TEXTO PARA LEER:
------------------------------------------------------------

Opinión

Inés y la ansiedad

Despierto en la madrugada con una ligera sensación de desasosiego y con sequedad en la boca. Me levanto a la cocina para buscar un vaso de agua y apoyada sobre el fregadero, veo la luz en la ventana del sexto. Es una luz tenue, como si no quisiera estar encendida, y me pregunto si será ocasional, pandémica o rutinaria. Apenas conozco a Inés, la propietaria. He coincidido brevemente solo en la panadería y en la cola de Correos. Me ha parecido en cada una de esas ocasiones demasiado abstraída, con un estresado gesto en el rostro. Transmitía  sensación de incomodidad, de estar  reprimiendo las ganas de echar a correr para dejarse caer en algún punto inexacto de cualquier lugar. Esta noche caigo en la cuenta de que he visto esa luz en más ocasiones y acabo de entenderla. 

Inés está paralizada, es el miedo a todo y a nada. Es el miedo que se pega como una segunda piel, con el propósito de apretar y apretar hasta dificultar la respiración y hacer que una sienta que sobre el pecho se ha asentado una losa de varias toneladas. Es el miedo que la ansiedad patológica arrastra consigo. Esa sensación terrible de saber que se pierde el control, esa sudoración extrema reflejo de detectar  un peligro al que no podemos nombrar, porque no existe. La eterna lucha descarnada entre lo que es y lo que crees que es y será.  Cuentas y probabilidades estadísticas que siempre dan como resultado una tragedia que, probablemente, nunca llegará, pero que aún sin ser, nos derrota, porque nos desvalija el presente en pro de un futuro que nadie puede predecir. Inés llevaba demasiado tiempo en una existencia intermitente intentando espantar el  mal que, tarde o temprano, acababa por volver. La medicación sólo bloqueaba el monstruo. Hace unos meses Inés optó por la terapia, por enfrentarse a este gigante que amenazaba con engullirla sin escupir después los huesos. Pero ahora este virus oscuro la ha vuelto a confinar en una desoladora jaula dentro de su propia casa. Por eso no duerme, no descansa, aunque el agotamiento esté presente en cada segundo del día.

------------------------------------------------------------

DATOS EXTRAÍDOS:
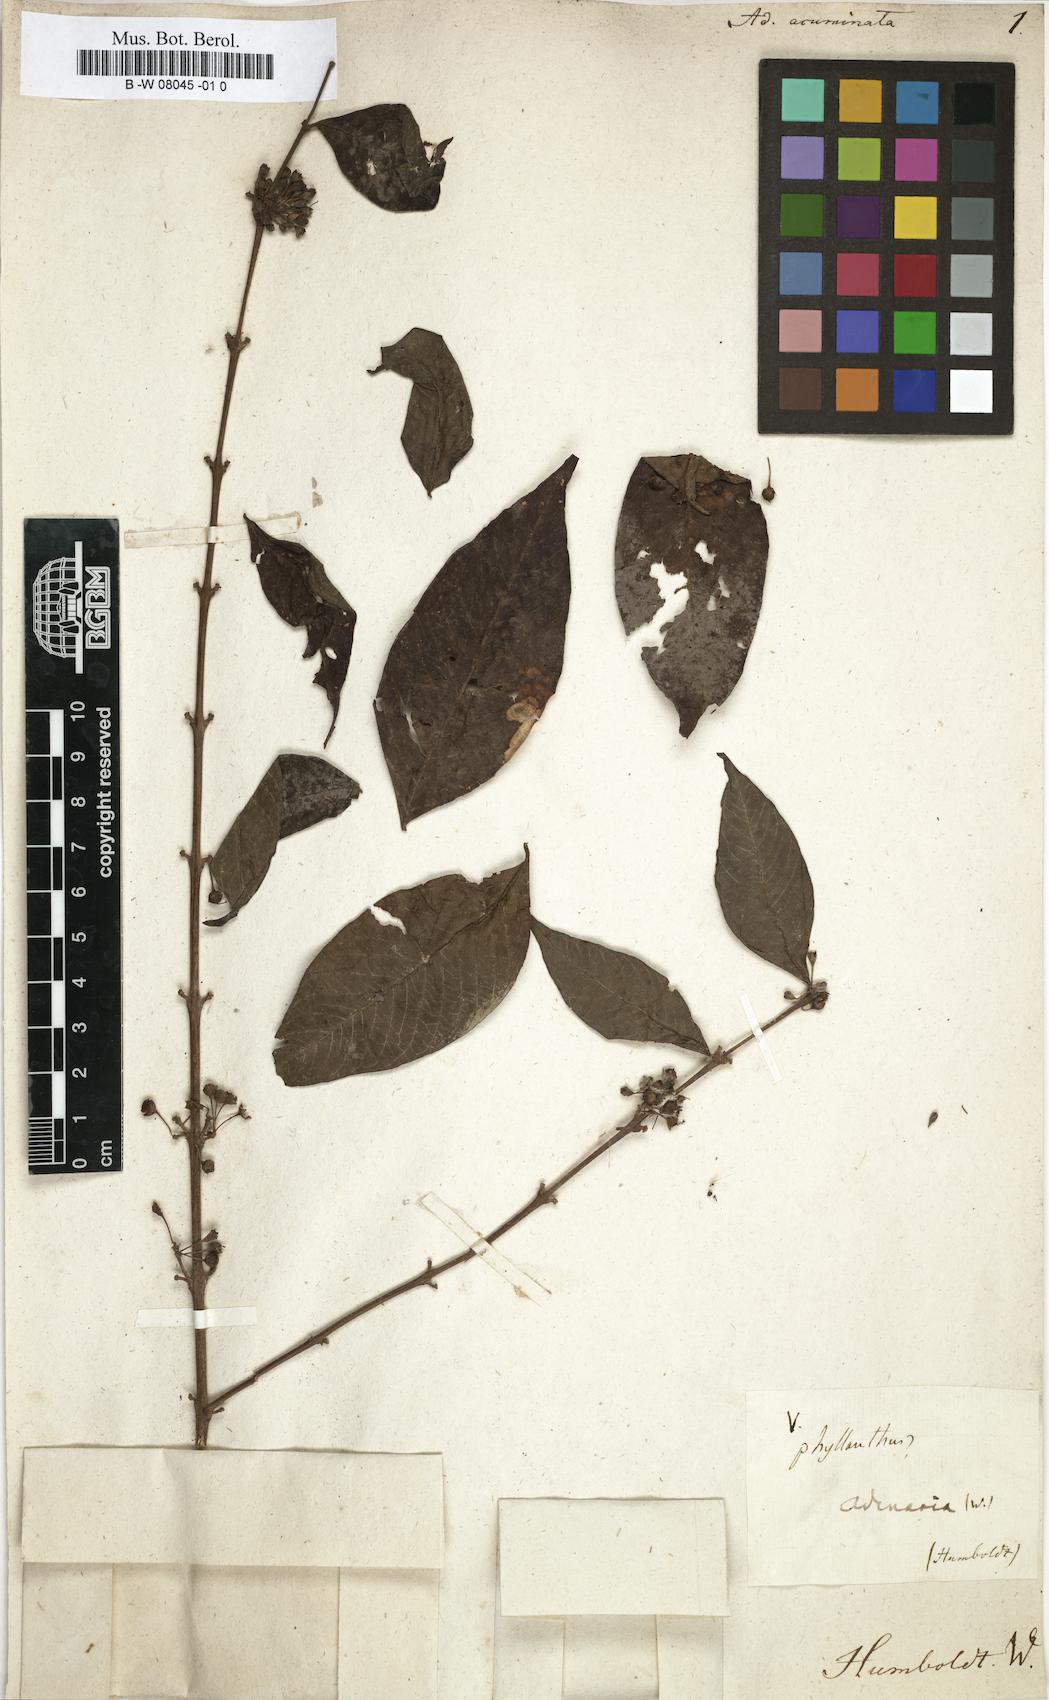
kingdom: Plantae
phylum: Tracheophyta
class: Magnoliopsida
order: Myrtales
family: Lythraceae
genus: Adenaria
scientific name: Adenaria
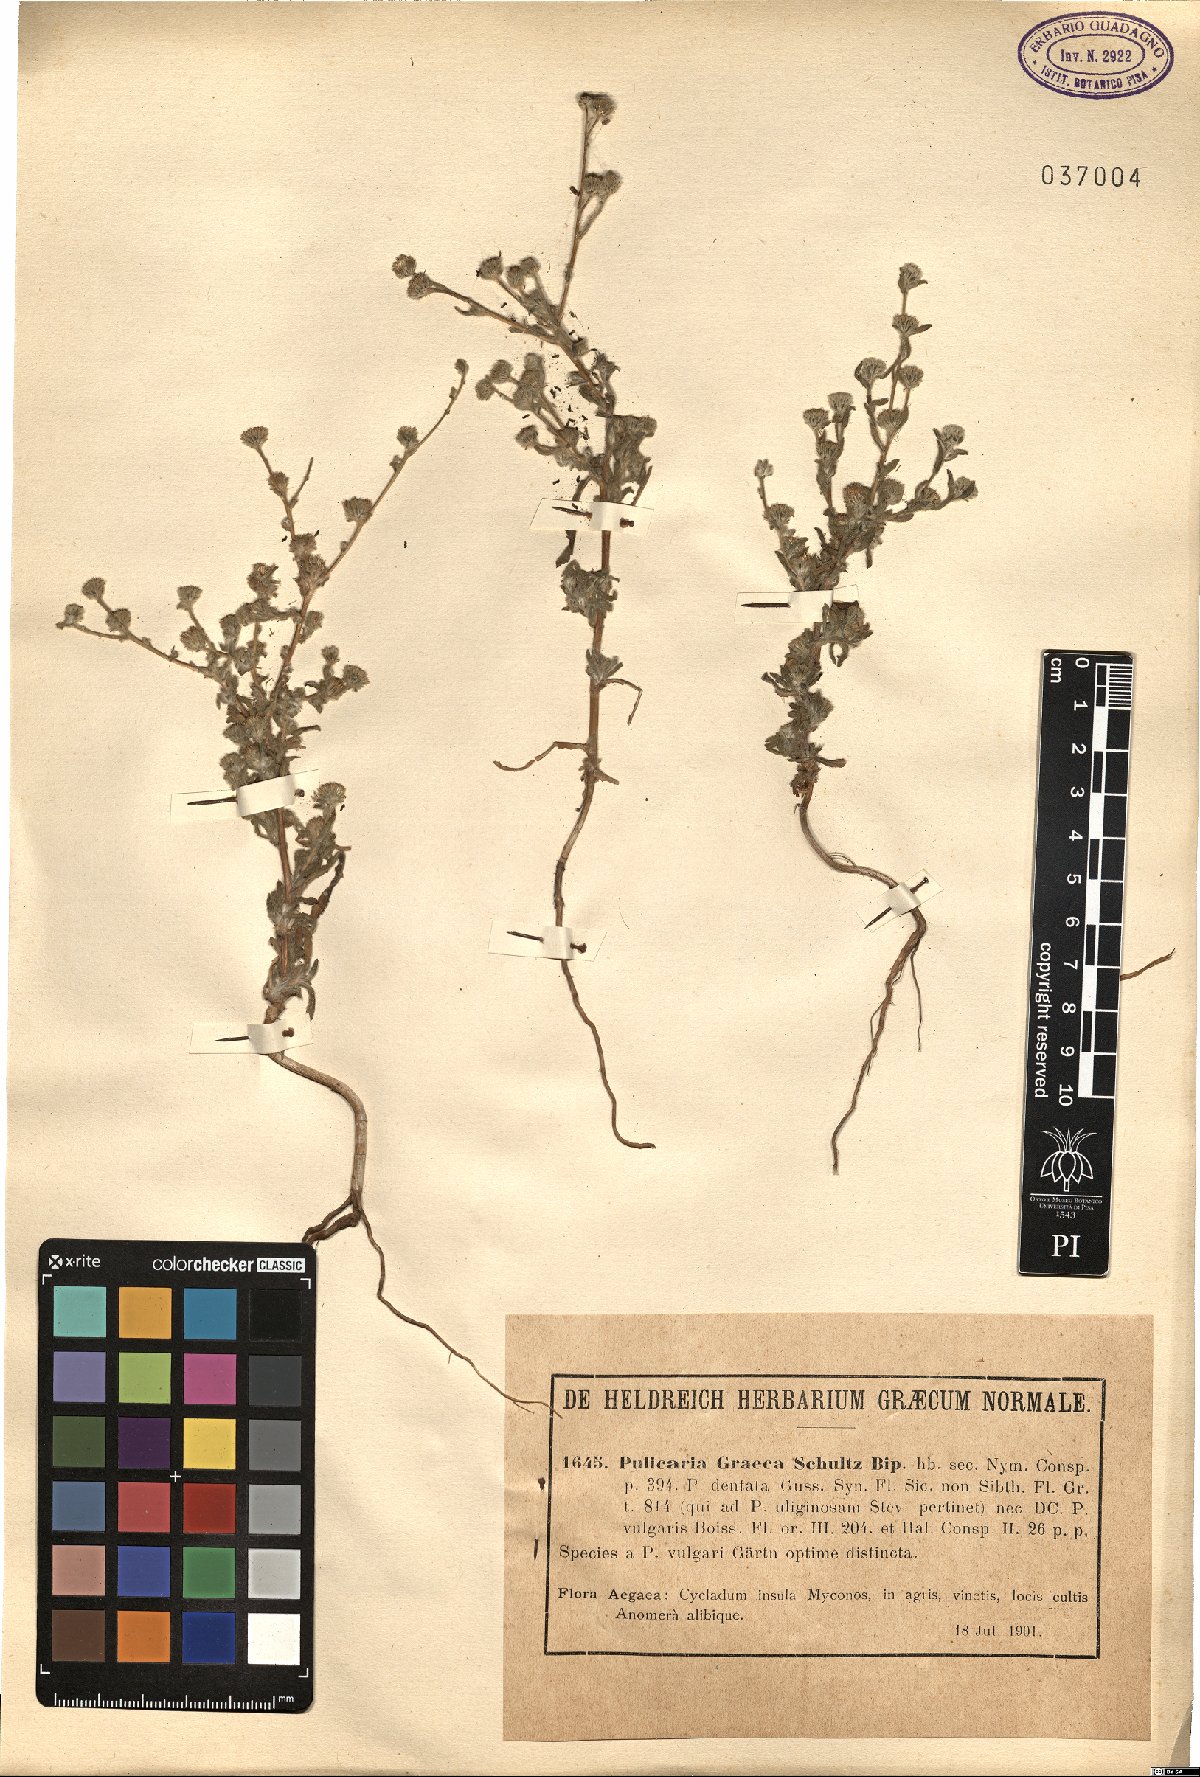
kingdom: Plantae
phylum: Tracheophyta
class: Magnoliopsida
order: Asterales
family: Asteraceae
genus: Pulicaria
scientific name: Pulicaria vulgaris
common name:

------------------------------------------------------------

QUÉ HAY QUE HACER:
• 1. Resume con menos palabras el párrafo del texto que empieza por "Despierto en la madrugada", sin perder sus datos principales.
• 2. Copia sin cambios el trozo del texto que arranca en las palabras "Despierto en la" y acaba después de "acabo de entenderla.".

RESPUESTAS:
• 1. Me despierto de madrugada con desasosiego y la boca seca. Al ir a la cocina por agua, veo una luz tenue en la ventana del sexto. Casi no conozco a Inés, la dueña. Solo coincidí con ella en la panadería y en la cola de Correos, y siempre me pareció abstraída, estresada e incómoda, como con ganas de salir corriendo. Esta noche me doy cuenta de que he visto esa luz otras veces y por fin la entiendo.

• 2.
Despierto en la madrugada con una ligera sensación de desasosiego y con sequedad en la boca. Me levanto a la cocina para buscar un vaso de agua y apoyada sobre el fregadero, veo la luz en la ventana del sexto. Es una luz tenue, como si no quisiera estar encendida, y me pregunto si será ocasional, pandémica o rutinaria. Apenas conozco a Inés, la propietaria. He coincidido brevemente solo en la panadería y en la cola de Correos. Me ha parecido en cada una de esas ocasiones demasiado abstraída, con un estresado gesto en el rostro. Transmitía  sensación de incomodidad, de estar  reprimiendo las ganas de echar a correr para dejarse caer en algún punto inexacto de cualquier lugar. Esta noche caigo en la cuenta de que he visto esa luz en más ocasiones y acabo de entenderla.